A villain surviving and attacking Bond when his defences are down after he thinks his mission is complete is a trope of the series I love and Diamonds Are Forever features its first appearance. Wint and Kidd follow Bond and Case onto the ship and kidnap Tiffany. Bond then has to rescue her by climbing on the outside of the ship, burst through a window, and take out the two men in an impromptu quick-draw contest. It’s a great moment of action and I love that, finally, Bond personally puts down his antagonists. In previous books he was always at least one step removed from pulling the trigger himself, whether it be death by SMERSH assassin, shark, or nuclear bomb, so Bond straight up gunning down Wint and Kidd is a satisfying move.
Tiffany is saved and her romance with Bond works better than any others in the series thus far, even Vesper, because she actually has a personality. Her and Bond fit together well and they bounce off one another. Their discussions, whether during romantic dinners or in the midst of action, are quippy and fun and actually reveal things about the characters. Case’s fiery nature coming from her past trauma is problematic however and it’s a shame Fleming hasn’t yet written an engaging female character without relying on such things. Tiffany disappears in the final chapter with an offhand mention of her being at Bond’s flat. Given the importance Bond places on his relationship with her I hope she isn’t immediately discarded between books.
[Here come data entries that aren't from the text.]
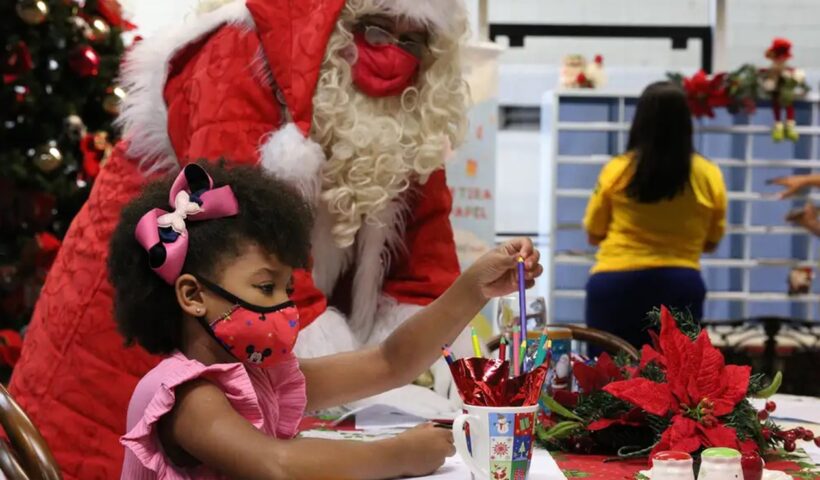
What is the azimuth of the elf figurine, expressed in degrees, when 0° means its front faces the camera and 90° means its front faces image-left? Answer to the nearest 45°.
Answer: approximately 0°

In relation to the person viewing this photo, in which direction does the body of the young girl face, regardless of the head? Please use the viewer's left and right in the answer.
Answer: facing to the right of the viewer

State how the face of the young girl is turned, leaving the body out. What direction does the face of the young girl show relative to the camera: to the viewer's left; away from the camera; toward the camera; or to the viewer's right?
to the viewer's right

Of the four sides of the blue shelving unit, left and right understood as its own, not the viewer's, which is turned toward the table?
front

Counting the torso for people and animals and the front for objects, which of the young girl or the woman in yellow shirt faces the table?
the young girl

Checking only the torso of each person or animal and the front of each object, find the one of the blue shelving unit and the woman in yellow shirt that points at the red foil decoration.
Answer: the blue shelving unit

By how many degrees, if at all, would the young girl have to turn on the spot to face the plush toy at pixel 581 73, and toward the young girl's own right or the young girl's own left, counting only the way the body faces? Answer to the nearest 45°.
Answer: approximately 90° to the young girl's own left

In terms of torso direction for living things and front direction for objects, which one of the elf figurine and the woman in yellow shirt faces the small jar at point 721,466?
the elf figurine

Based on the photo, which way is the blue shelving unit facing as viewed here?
toward the camera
I doubt Tiffany will appear again but at least some mention of her I feel is necessary.
Diamonds Are Forever is the most inconsistent James Bond novel I’ve read so far. It begins with a terrific pace and is extremely readable despite feeling totally vacuous, before becoming a dull slog in the middle. Thankfully the final third or so is fantastic, finally exploring Bond as a character and offering some of the best action and thrills of the series, but it feels like too little too late. While the novel initially struggles to find a theme, in the end it focuses on death and Bond’s begrudging acceptance of it as part of his job. We’ve never seen him so violent; he kills 6 people over the course of the novel. Diamonds may be forever but Bond comes to understand that their permanence is not exclusive. Death shares the same trait.